To take the example again of employment, the use of AI to assess job applicants and even to interview them is likely to create new inequities. The well-off and the well-connected are less likely to be employed by algorithms because personal contacts are the currency of the rich.
Job interviews via AI platforms are a surprising and concerning practice. Bias is a long-term and significant barrier for women in the workforce, and I firmly believe that our hiring practices should be broader and encompass a much wider human experience than they have to date.
We need people from different cultural and socioeconomic backgrounds working in science and technology careers. We need people from different academic backgrounds, from the social sciences, to the arts, to design, philosophy and law. Bluntly, we need people who don’t fit the mould.
The Human Rights Commission has done a deep dive into how algorithmic bias can arise in the commercial world – where AI systems are using incomplete and historical datasets to make models about the creditworthiness of certain groups of customers. Unsurprisingly, women, Indigenous people and young people are most likely to bear the brunt of the built-in biases.
“Internet-scale biases”
Chatbots are a high-profile example of flawed learning that have attracted much attention. Trained on internet datasets, they develop what has been referred to as “internet-scale biases”.
The use of female voices for chatbots has also been the subject of considerable consternation, and understandably so, given the unfailingly polite, sometimes sexually playful, and always subservient way chatbots and AI assistants are trained to respond, even to inquiries that are abusive or sexist.
UNESCO has addressed this issue in an important report, I’d Blush if I Could, named for the response Siri gave to a sexist insult before the system was updated to the more neutral but still worryingly inadequate: “I don’t know how to respond to that.”
The issue with chatbots is more than entrenching bias and sexism. They are increasingly used in our interfaces with businesses, banks and institutions, even entering the arena of health, but the deep flaws in the way they are programmed to learn mean, as one researcher memorably describes it, that they “hallucinate”. They omit information and make things up.
Customer service and support live chat with chatbot and automatic messages or human servant. Assistance and help with mobile phone app. Automated bot and robot. Smartphone helpdesk for feedback cell.
Certainly, humans do this as well, but when machines do it the implications are more serious.
A quantum leap
The solution is not to turn back the clock. On the contrary, I believe that Australia must embrace digital technologies and scale up quickly – understanding there are more on the horizon, including quantum.
These new technologies have significant potential to improve productivity, solve complex problems, improve service delivery and so on. There are immense applications in the medical and other spheres. We have top research and some highly innovative thinking and we need to seize the opportunity now, before we get left behind.

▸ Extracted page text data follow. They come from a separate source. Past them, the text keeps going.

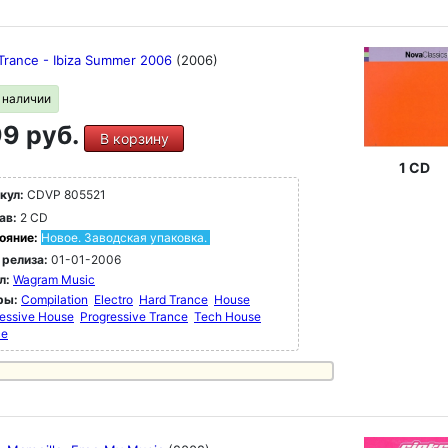
 Trance - Ibiza Summer 2006
(2006)
в наличии
9 руб.
В корзину
1 CD
кул:
CDVP 805521
ав:
2 CD
ояние:
Новое. Заводская упаковка.
 релиза:
01-01-2006
л:
Wagram Music
ры:
Compilation
Electro
Hard Trance
House
essive House
Progressive Trance
Tech House
ce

I also, however, want to see an equally urgent and simultaneous emphasis on diversity, accountability, transparency, reliability and safety. Initiatives to address these issues are underway in a number of countries, including Australia. We need transparency in the data and methodologies that underpin AI, and the situations in which is it deployed.
AI systems should reliably operate in accordance with their purpose. We need to consider options for accountability, including human oversight, the ability to identify and hold accountable those responsible for the different phases of the AI system, and think creatively about the auditing of algorithms.
People working in the sector should operate by clear professional standards, and the digital workforce must include social scientists, ethicists and others with insight on these issues.
Diversity across culture, sex, gender, age and life experiences will ensure that we are properly reflected, as a global community, in the emerging technologies.